:: What this task involves ::
Rewrite all the records with every "chart" replaced by "graph" and nothing else changed, leaving out the pictures.

:: Data records ::
====

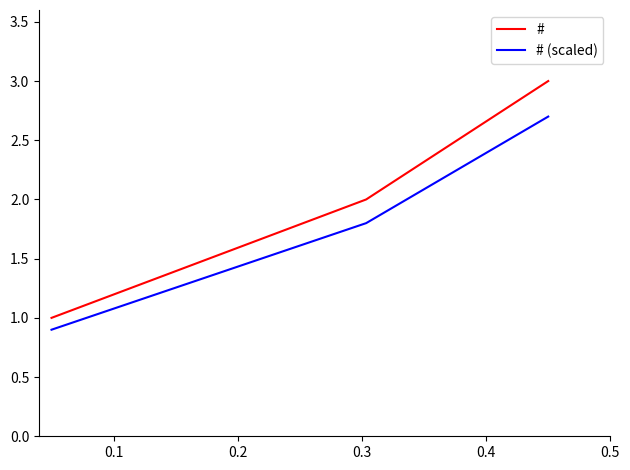

What is the difference between the maximum and minimum values in the # (scaled) series?

1.8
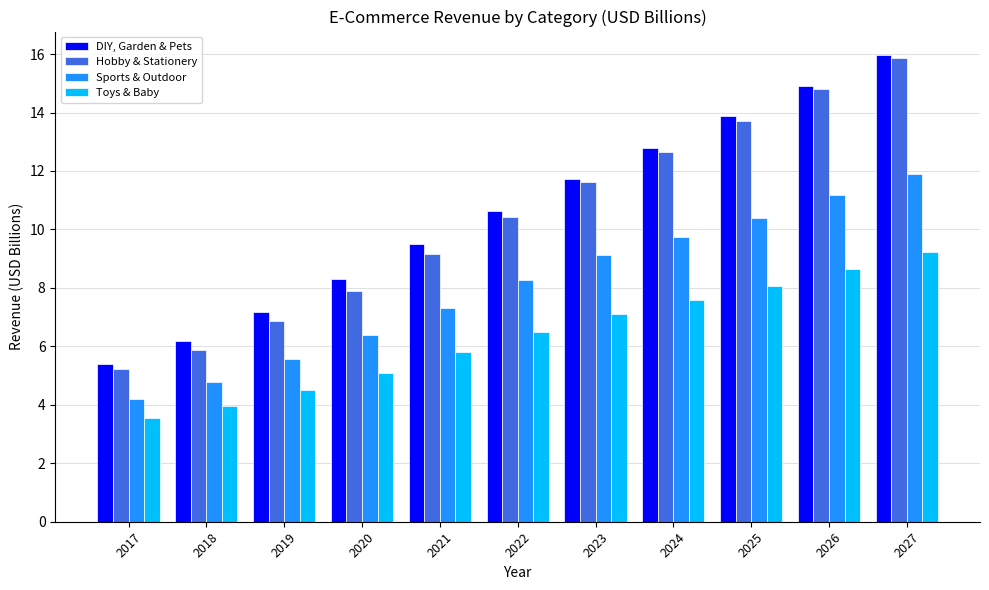

Is it true that Toys & Baby equals 11.8 at 2024?

False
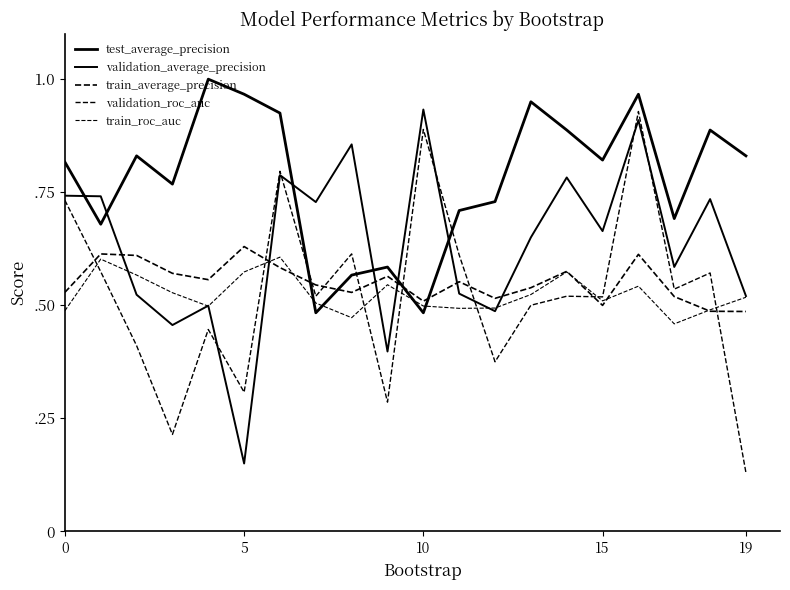

What is the maximum value shown in the chart?

1.0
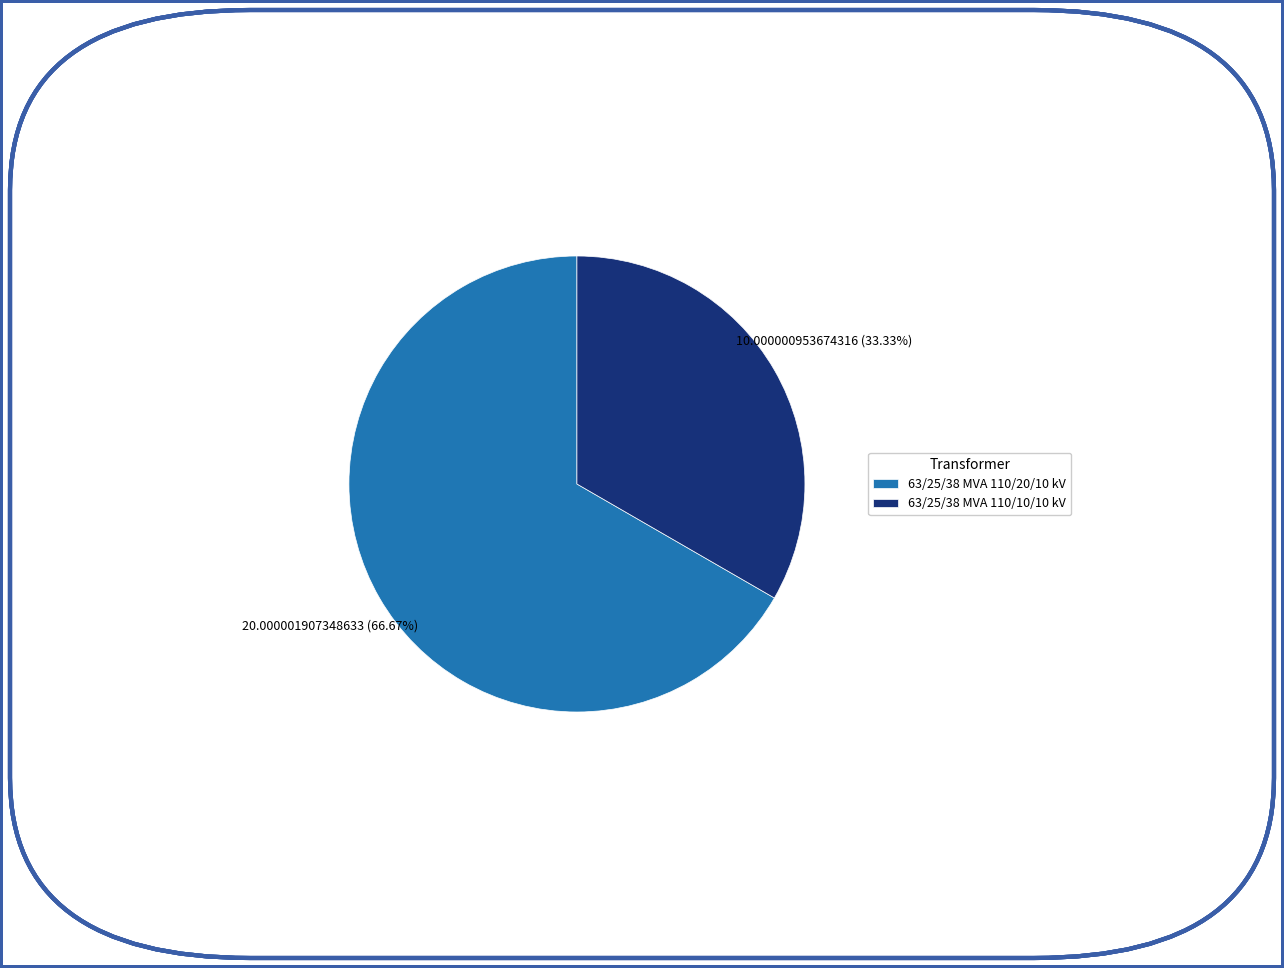

How much of the chart is everything except 63/25/38 MVA 110/10/10 kV?

66.7%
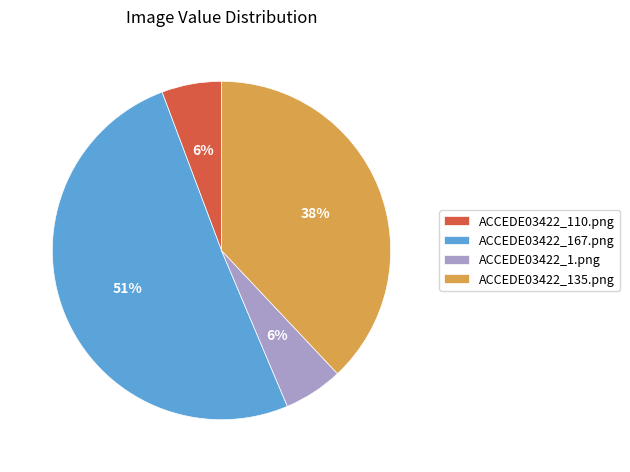

To the nearest percent, what is the average slice percentage?

25%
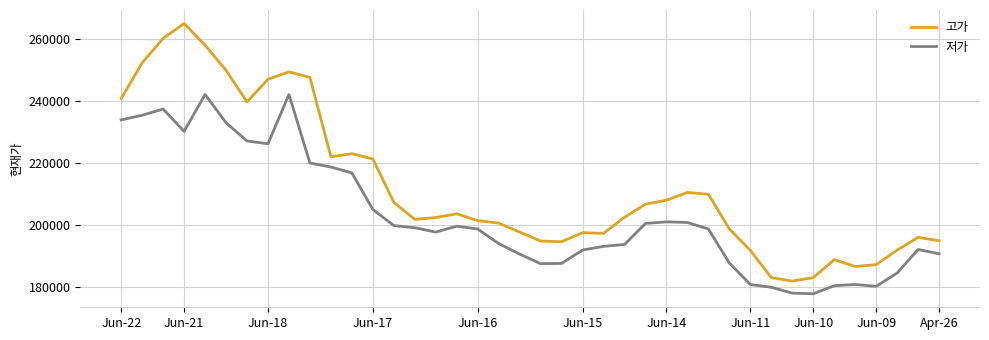

True or false: 고가 and 저가 cross at least once.

False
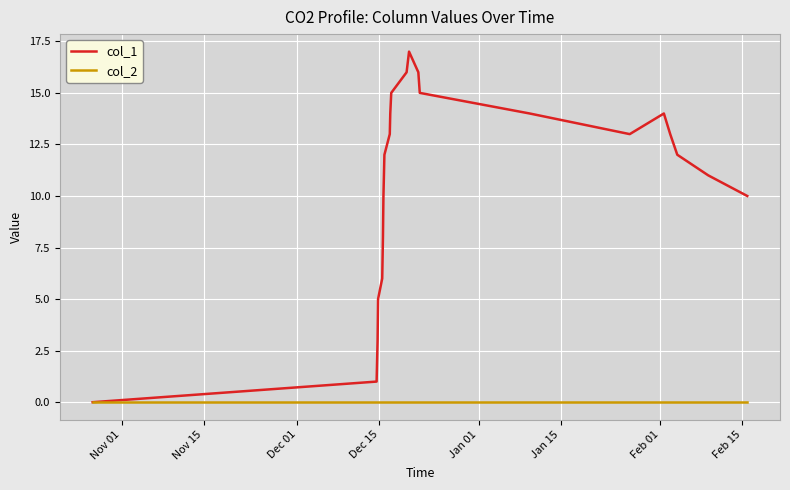

List the series in order of their peak value, highest first.

col_1, col_2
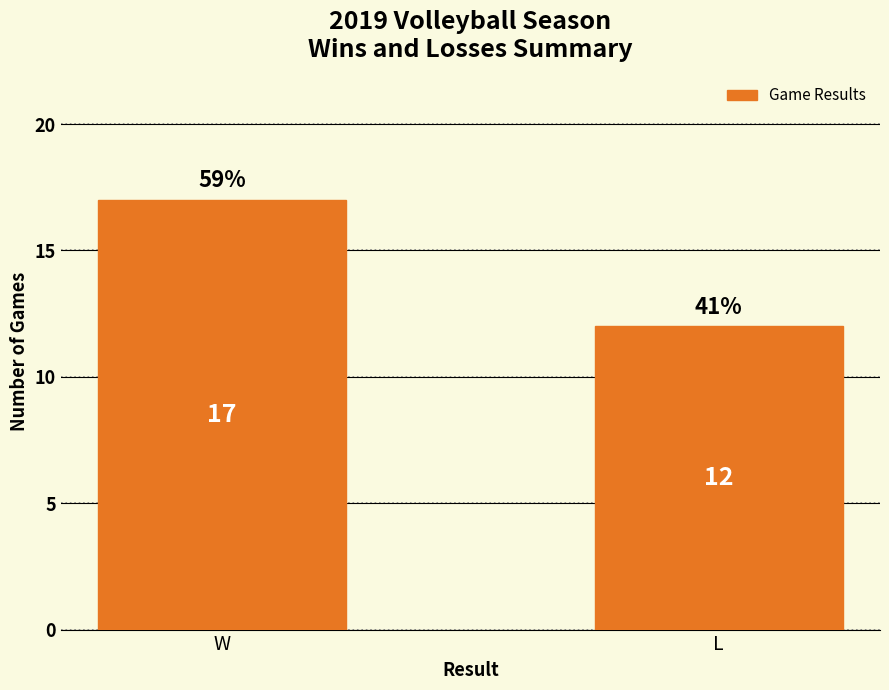

What is the smallest value displayed?

12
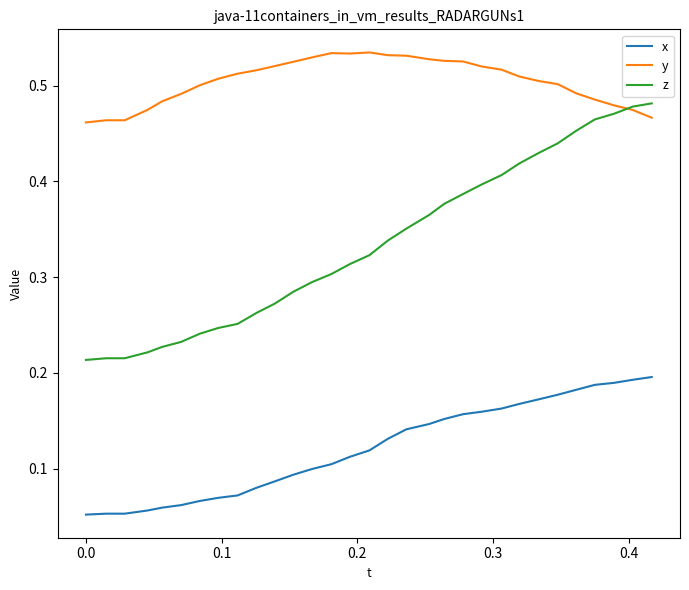

List the series in order of their peak value, highest first.

y, z, x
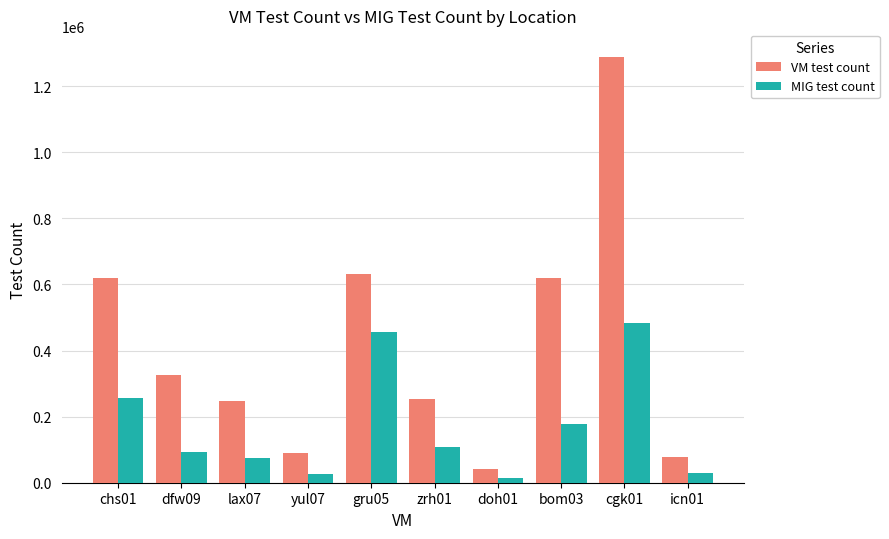

Rank the series at chs01 from highest to lowest value.

VM test count, MIG test count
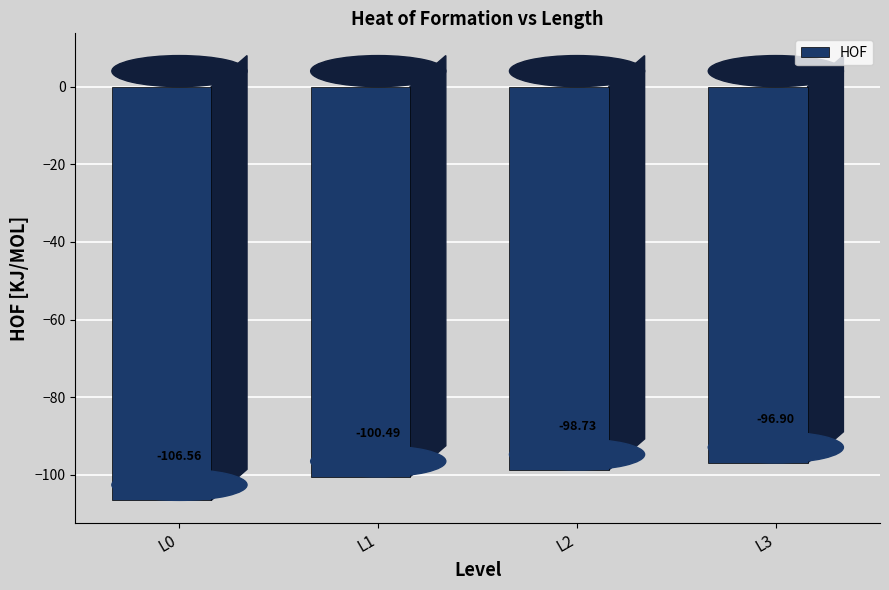

What is the value of the 3rd bar from the left?

-98.7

====

:: Task answer ::
What is the difference between the maximum and minimum values in the # (scaled) series?

1.8

Is it true that Toys & Baby equals 11.8 at 2024?

False

What is the maximum value shown in the graph?

1.0

How much of the graph is everything except 63/25/38 MVA 110/10/10 kV?

66.7%

To the nearest percent, what is the average slice percentage?

25%

True or false: 고가 and 저가 cross at least once.

False

List the series in order of their peak value, highest first.

col_1, col_2

What is the smallest value displayed?

12

List the series in order of their peak value, highest first.

y, z, x

Rank the series at chs01 from highest to lowest value.

VM test count, MIG test count

What is the value of the 3rd bar from the left?

-98.7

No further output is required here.